What Did the First Diesel Engine Run On?

The very first diesel engine prototype ran on powdered coal. Rudolf Diesel’s earliest working model used fine coal dust as fuel, though it quickly proved impractical. He soon switched to liquid fuels, and by the famous 1900 World’s Fair in Paris, a diesel engine was running smoothly on peanut oil. That detail is the one most people remember, but the full story involves several different fuels across nearly a decade of development.

The First Prototype Burned Coal Dust

Rudolf Diesel spent years in the 1890s developing his compression ignition engine. His core idea was radical for the time: instead of using a spark or external flame, he would compress air inside a cylinder until it became hot enough to ignite fuel on its own. This required extremely high compression ratios, far beyond what steam engines used.

His first working model used powdered coal as fuel. Coal was cheap and abundant in late 19th-century Europe, making it an obvious choice. But coal dust created serious problems inside the engine, from abrasive wear on components to inconsistent combustion. Diesel quickly moved on to liquid fuels, including alcohol and various oils, which burned far more cleanly and reliably inside the cylinder.

By 1897, he had built a four-stroke engine with a single vertical cylinder that delivered 25 horsepower. In February of that year, testing showed a thermal efficiency of 26.2%, which was 16.2 percentage points higher than the steam engines dominant at the time. That efficiency gap was enormous and proved that compression ignition worked.

Peanut Oil at the 1900 World’s Fair

The moment that cemented the diesel engine’s connection to plant-based fuel came at the 1900 Exposition Universelle in Paris. A small diesel engine, built by the Otto Company, ran on peanut oil (also called arachis oil or ground-nut oil). It operated so smoothly that most fairgoers didn’t even realize anything unusual was happening.
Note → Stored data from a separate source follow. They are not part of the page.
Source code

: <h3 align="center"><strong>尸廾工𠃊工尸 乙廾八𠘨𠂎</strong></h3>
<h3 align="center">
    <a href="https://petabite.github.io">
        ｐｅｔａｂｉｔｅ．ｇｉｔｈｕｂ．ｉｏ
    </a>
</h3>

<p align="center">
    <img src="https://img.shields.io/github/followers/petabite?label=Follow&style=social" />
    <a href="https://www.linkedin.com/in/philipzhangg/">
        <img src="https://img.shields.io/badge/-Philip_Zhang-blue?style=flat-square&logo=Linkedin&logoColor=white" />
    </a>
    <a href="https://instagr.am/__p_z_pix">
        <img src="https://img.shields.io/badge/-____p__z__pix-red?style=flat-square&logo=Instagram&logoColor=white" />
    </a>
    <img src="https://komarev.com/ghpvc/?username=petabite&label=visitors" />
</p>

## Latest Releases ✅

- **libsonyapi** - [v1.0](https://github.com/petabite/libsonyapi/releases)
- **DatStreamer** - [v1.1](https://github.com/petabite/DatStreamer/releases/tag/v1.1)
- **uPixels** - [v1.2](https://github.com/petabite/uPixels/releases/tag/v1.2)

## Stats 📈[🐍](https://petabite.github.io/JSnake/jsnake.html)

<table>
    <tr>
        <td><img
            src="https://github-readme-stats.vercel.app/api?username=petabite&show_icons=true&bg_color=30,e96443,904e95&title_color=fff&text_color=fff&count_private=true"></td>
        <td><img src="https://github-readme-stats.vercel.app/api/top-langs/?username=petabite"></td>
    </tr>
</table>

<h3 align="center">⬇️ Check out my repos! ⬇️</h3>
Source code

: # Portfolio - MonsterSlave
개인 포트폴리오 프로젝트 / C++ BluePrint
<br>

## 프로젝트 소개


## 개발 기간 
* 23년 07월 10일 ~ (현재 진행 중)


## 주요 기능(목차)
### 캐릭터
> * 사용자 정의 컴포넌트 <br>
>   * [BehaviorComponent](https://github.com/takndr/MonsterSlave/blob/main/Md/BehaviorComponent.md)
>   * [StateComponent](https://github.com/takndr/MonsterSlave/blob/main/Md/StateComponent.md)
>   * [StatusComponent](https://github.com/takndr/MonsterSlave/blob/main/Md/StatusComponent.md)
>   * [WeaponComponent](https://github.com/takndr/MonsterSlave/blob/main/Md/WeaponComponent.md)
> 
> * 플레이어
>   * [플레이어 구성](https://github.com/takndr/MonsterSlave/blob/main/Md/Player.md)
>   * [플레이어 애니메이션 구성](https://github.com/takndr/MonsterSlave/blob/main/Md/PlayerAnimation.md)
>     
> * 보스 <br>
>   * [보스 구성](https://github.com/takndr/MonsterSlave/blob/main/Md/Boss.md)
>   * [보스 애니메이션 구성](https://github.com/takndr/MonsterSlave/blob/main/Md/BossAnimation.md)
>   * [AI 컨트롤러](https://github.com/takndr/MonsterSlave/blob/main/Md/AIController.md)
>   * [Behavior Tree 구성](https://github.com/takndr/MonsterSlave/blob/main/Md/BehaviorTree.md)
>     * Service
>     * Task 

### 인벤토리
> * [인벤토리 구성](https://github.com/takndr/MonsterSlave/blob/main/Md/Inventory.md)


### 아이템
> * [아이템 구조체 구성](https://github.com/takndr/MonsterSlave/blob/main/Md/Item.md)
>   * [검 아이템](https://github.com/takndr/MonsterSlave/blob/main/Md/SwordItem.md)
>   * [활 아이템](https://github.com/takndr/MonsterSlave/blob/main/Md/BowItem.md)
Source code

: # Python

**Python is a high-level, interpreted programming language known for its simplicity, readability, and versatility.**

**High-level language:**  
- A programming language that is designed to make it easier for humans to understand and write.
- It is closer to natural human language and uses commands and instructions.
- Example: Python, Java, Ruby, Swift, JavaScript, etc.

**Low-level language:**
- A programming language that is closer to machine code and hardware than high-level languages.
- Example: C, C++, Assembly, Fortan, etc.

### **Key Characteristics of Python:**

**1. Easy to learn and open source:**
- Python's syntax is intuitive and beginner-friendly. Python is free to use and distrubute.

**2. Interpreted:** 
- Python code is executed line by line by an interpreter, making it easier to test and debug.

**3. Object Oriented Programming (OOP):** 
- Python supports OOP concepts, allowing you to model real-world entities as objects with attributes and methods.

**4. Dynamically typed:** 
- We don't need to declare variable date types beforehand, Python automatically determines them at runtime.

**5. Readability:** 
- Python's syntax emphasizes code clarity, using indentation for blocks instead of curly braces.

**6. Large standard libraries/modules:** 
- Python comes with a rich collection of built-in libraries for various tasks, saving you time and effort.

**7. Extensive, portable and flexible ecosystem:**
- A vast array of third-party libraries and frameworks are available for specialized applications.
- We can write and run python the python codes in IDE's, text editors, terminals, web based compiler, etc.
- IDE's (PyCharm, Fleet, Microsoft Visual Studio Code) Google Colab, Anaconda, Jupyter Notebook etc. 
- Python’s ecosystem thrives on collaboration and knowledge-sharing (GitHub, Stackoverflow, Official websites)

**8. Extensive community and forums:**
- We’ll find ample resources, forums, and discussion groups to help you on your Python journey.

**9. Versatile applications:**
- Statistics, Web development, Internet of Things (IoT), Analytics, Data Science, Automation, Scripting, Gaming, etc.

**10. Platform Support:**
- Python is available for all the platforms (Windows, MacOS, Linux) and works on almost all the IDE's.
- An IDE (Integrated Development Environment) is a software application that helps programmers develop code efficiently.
This wasn’t Diesel’s personal project. The French government had requested the demonstration. France wanted to find out whether peanut oil could power engines in its African colonies, where peanuts grew abundantly. The logic was straightforward: if colonies could generate power from a crop they already cultivated, they wouldn’t need to import coal or other fuels. It was an early experiment in energy independence using locally produced resources.

The peanut oil demonstration worked well enough that Diesel himself became enthusiastic about the idea. He saw a future in which farmers and developing regions could produce their own engine fuel from crops growing in their own soil, rather than depending on centralized fuel supplies. That vision would take more than a century to resurface in any meaningful way, through modern biodiesel production.

Why Petroleum Diesel Won Out

Despite the successful peanut oil test, vegetable oils didn’t become the standard fuel for diesel engines. Petroleum-derived diesel fuel was cheaper, more energy-dense, and easier to refine in large quantities. As the oil industry expanded in the early 20th century, a petroleum fraction that worked perfectly in compression ignition engines became widely available. It was eventually named “diesel fuel” after the engine itself.

Vegetable oils also had practical drawbacks. They were thicker than petroleum diesel, especially in cold weather, and could leave deposits inside engines over time. Petroleum diesel flowed more easily, burned more consistently, and was available in enormous quantities from refineries that were already processing crude oil for gasoline and other products. The economics made the choice inevitable.

Today, most diesel fuel consumed in the United States is refined from crude oil. Modern formulations are far cleaner than what was available for most of the 20th century. Since 2006, diesel sold for highway use in the U.S. has been ultra-low sulfur diesel, containing 15 parts per million of sulfur or less.

Diesel’s Original Vision Still Echoes

Rudolf Diesel originally envisioned his engine running on a wide range of fuels, including natural plant oils. That flexibility was part of the design philosophy from the start. His 1892 patent described an engine concept that wasn’t locked to any single fuel source, which was unusual for the era.

That idea eventually contributed to the biodiesel industry. Modern biodiesel is chemically processed vegetable oil or animal fat, modified to flow and burn more like petroleum diesel. It can run in standard diesel engines with little or no modification. In a sense, it’s a refined version of what the French government demonstrated with peanuts in 1900. The first diesel engine ran on coal dust out of convenience, switched to peanut oil as a proof of concept, and ended up married to petroleum for over a century. But the original idea of running on plant oil was there from nearly the beginning.